Burhanudin, salah seorang warga Sape kepada Global FM Lombok Jumat (8/2) menuturkan, ikan yang melimpah belasan tahun lalu kini tinggal cerita. Sebagai gambaran, dulu satu kapal ikan mampu menghasilkan 500 – 1 juta ton dalam satu musim penangkapan. Namun kini, hasilnya nyaris hinil. Dampaknya, banyak nelayan yang mengubah mata pencahariannya ke sektor lain.
Ia meminta pemerintah daerah bersama aparat keamanan menerapkan kebijakan yang sungguh-sungguh untuk menjaga perairan NTB agar terbebas dari aktifitas pengeboman dan potasium ikan.
“ Dulu di tahun 2004 silam, ikan dan cumi sangat banyak di laut. Sekarang sudah hampir 20 tahun, kita bisa lihat ikan itu sangat jarang sekali keluar dan kalau tidak gunakan potas dan bom, mereka tidak akan dapat apa-apa, karena itu memang faktor kejadian dari 20 tahun yang lalu.

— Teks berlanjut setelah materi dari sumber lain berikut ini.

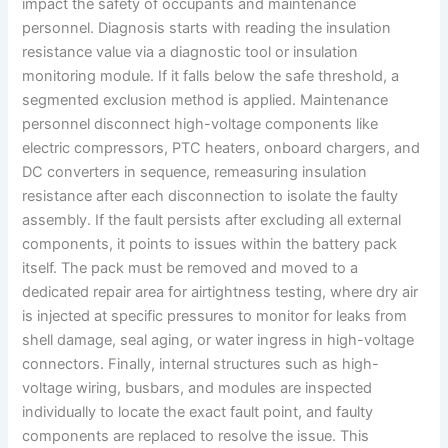
impact the safety of occupants and maintenance
personnel. Diagnosis starts with reading the insulation
resistance value via a diagnostic tool or insulation
monitoring module. If it falls below the safe threshold, a
segmented exclusion method is applied. Maintenance
personnel disconnect high-voltage components like
electric compressors, PTC heaters, onboard chargers, and
DC converters in sequence, remeasuring insulation
resistance after each disconnection to isolate the faulty
assembly. If the fault persists after excluding all external
components, it points to issues within the battery pack
itself. The pack must be removed and moved to a
dedicated repair area for airtightness testing, where dry air
is injected at specific pressures to monitor for leaks from
shell damage, seal aging, or water ingress in high-voltage
connectors. Finally, internal structures such as high-
voltage wiring, busbars, and modules are inspected
individually to locate the exact fault point, and faulty
components are replaced to resolve the issue. This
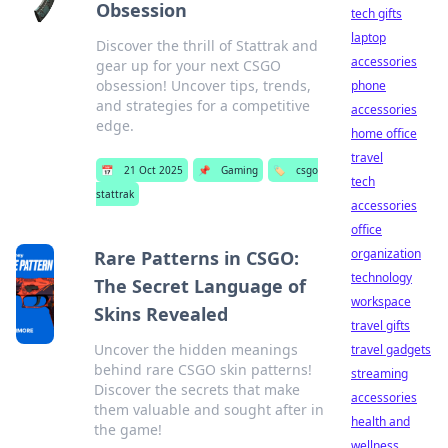
Obsession
tech gifts
laptop
Discover the thrill of Stattrak and
accessories
gear up for your next CSGO
obsession! Uncover tips, trends,
phone
and strategies for a competitive
accessories
edge.
home office
travel
📅
21 Oct 2025
📌
Gaming
🏷️
csgo
tech
stattrak
accessories
office
organization
Rare Patterns in CSGO:
technology
The Secret Language of
workspace
Skins Revealed
travel gifts
Uncover the hidden meanings
travel gadgets
behind rare CSGO skin patterns!
streaming
Discover the secrets that make
accessories
them valuable and sought after in
health and
the game!
wellness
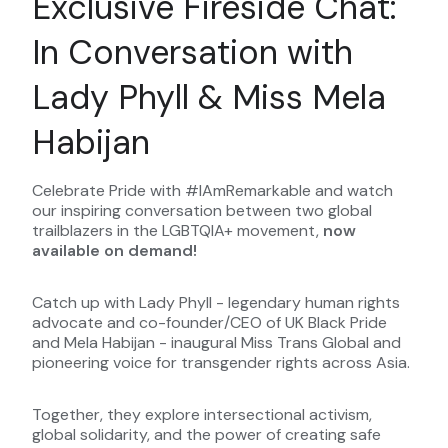
Exclusive Fireside Chat:
In Conversation with
Lady Phyll & Miss Mela
Habijan
Celebrate Pride with #IAmRemarkable and watch
our inspiring conversation between two global
trailblazers in the LGBTQIA+ movement,
now
available on demand!
Catch up with Lady Phyll - legendary human rights
advocate and co-founder/CEO of UK Black Pride
and Mela Habijan - inaugural Miss Trans Global and
pioneering voice for transgender rights across Asia.
Together, they explore intersectional activism,
global solidarity, and the power of creating safe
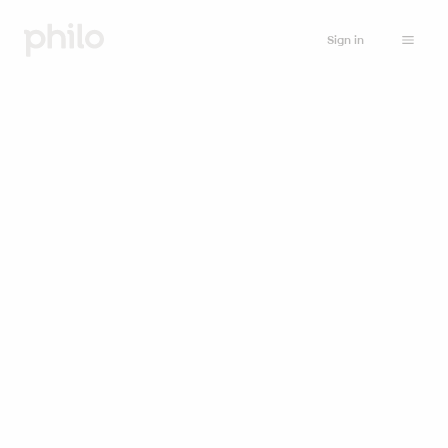
Sign in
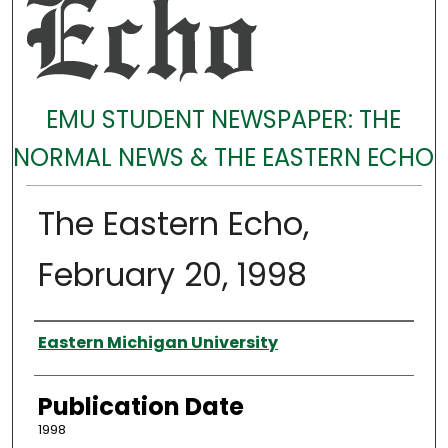
EMU STUDENT NEWSPAPER: THE
NORMAL NEWS & THE EASTERN ECHO
The Eastern Echo,
February 20, 1998
Authors
Eastern Michigan University
Publication Date
1998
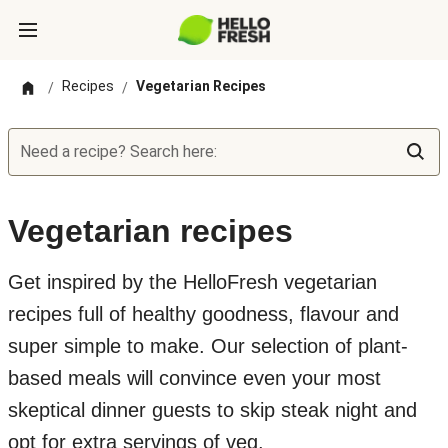
Recipes
Vegetarian Recipes
/
/
Need a recipe? Search here:
Vegetarian recipes
Get inspired by the HelloFresh vegetarian
recipes full of healthy goodness, flavour and
super simple to make. Our selection of plant-
based meals will convince even your most
skeptical dinner guests to skip steak night and
opt for extra servings of veg.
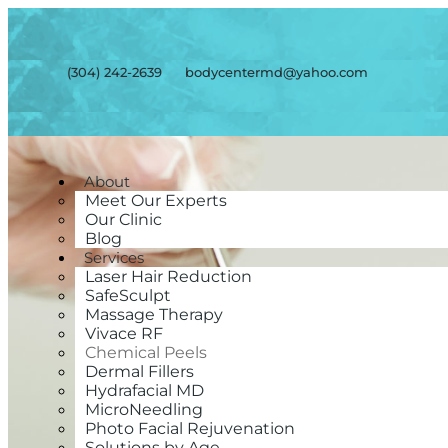
(304) 242-2639
bodycentermd@yahoo.com
About
Meet Our Experts
Our Clinic
Blog
Services
Laser Hair Reduction
SafeSculpt
Massage Therapy
Vivace RF
Chemical Peels
Dermal Fillers
Hydrafacial MD
MicroNeedling
Photo Facial Rejuvenation
Solutions by Age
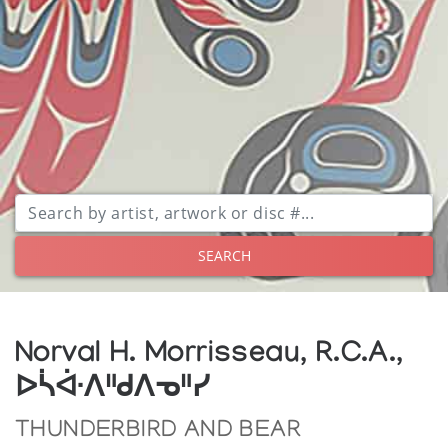
SEARCH
Norval H. Morrisseau, R.C.A.,
ᐅᓵᐚᐱᐦᑯᐱᓀᐦᓯ
THUNDERBIRD AND BEAR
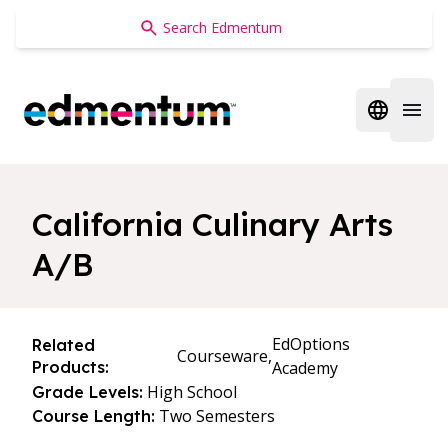
Edmentum
Open regi
Open 
California Culinary Arts
A/B
EdOptions
Related
Courseware,
Products:
Academy
High School
Grade Levels:
Two Semesters
Course Length:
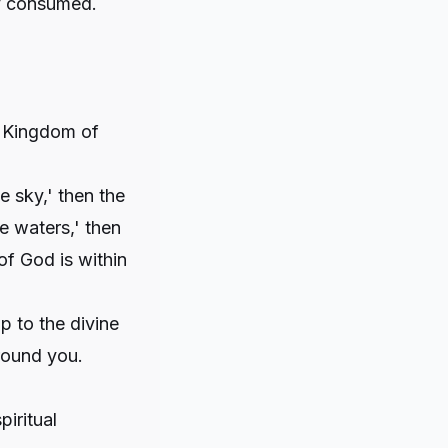
ly consumed.
e Kingdom of
e sky,' then the
he waters,' then
of God is within
p to the divine
around you.
iritual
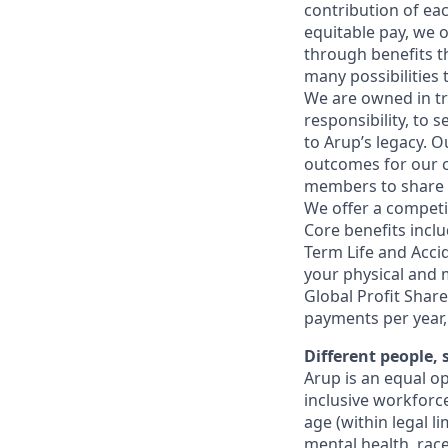
contribution of ea
equitable pay, we 
through benefits t
many possibilities
We are owned in tr
responsibility, to
to Arup’s legacy. 
outcomes for our c
members to share in
We offer a competit
Core benefits inclu
Term Life and Acci
your physical and m
Global Profit Shar
payments per year,
Different people,
Arup is an equal o
inclusive workforc
age (within legal li
mental health, race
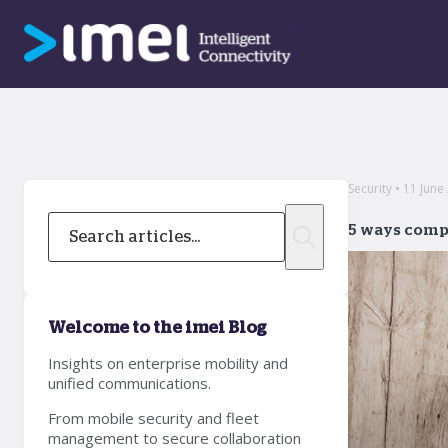
Security • 11 June
5 ways comp
Welcome to the imei Blog
Insights on enterprise mobility and
unified communications.
From mobile security and fleet
management to secure collaboration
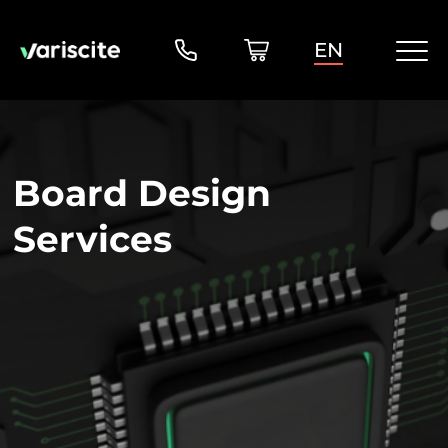
EN
Board Design
Services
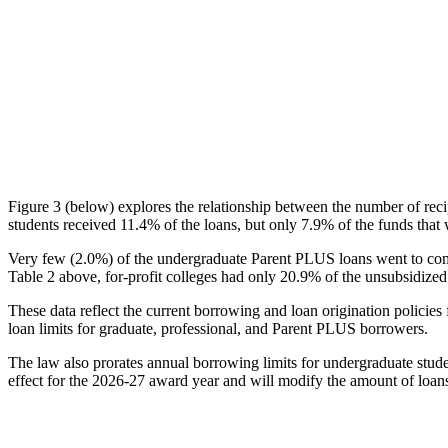
Figure 3 (below) explores the relationship between the number of reci
students received 11.4% of the loans, but only 7.9% of the funds that 
Very few (2.0%) of the undergraduate Parent PLUS loans went to comm
Table 2 above, for-profit colleges had only 20.9% of the unsubsidized 
These data reflect the current borrowing and loan origination policies 
loan limits for graduate, professional, and Parent PLUS borrowers.
The law also prorates annual borrowing limits for undergraduate stude
effect for the 2026-27 award year and will modify the amount of loans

Itu yang kita rasakan hari,” kata Burhanudin, Jumat (8/2).
Dia meminta agar dibangun pos pengawasan perairan di sekitar Pulau Kelapa dan Pulau Gili di perairan Bima. Hal ini untuk memaksimalkan pengawasan aktifitas penangkapan ikan agar tak menggunakan cara-cara ilegal. Patroli rutin harus dilakukan oleh aparat bersama pemerintah untuk menghentikan tindakan yang merusak ekosistem laut.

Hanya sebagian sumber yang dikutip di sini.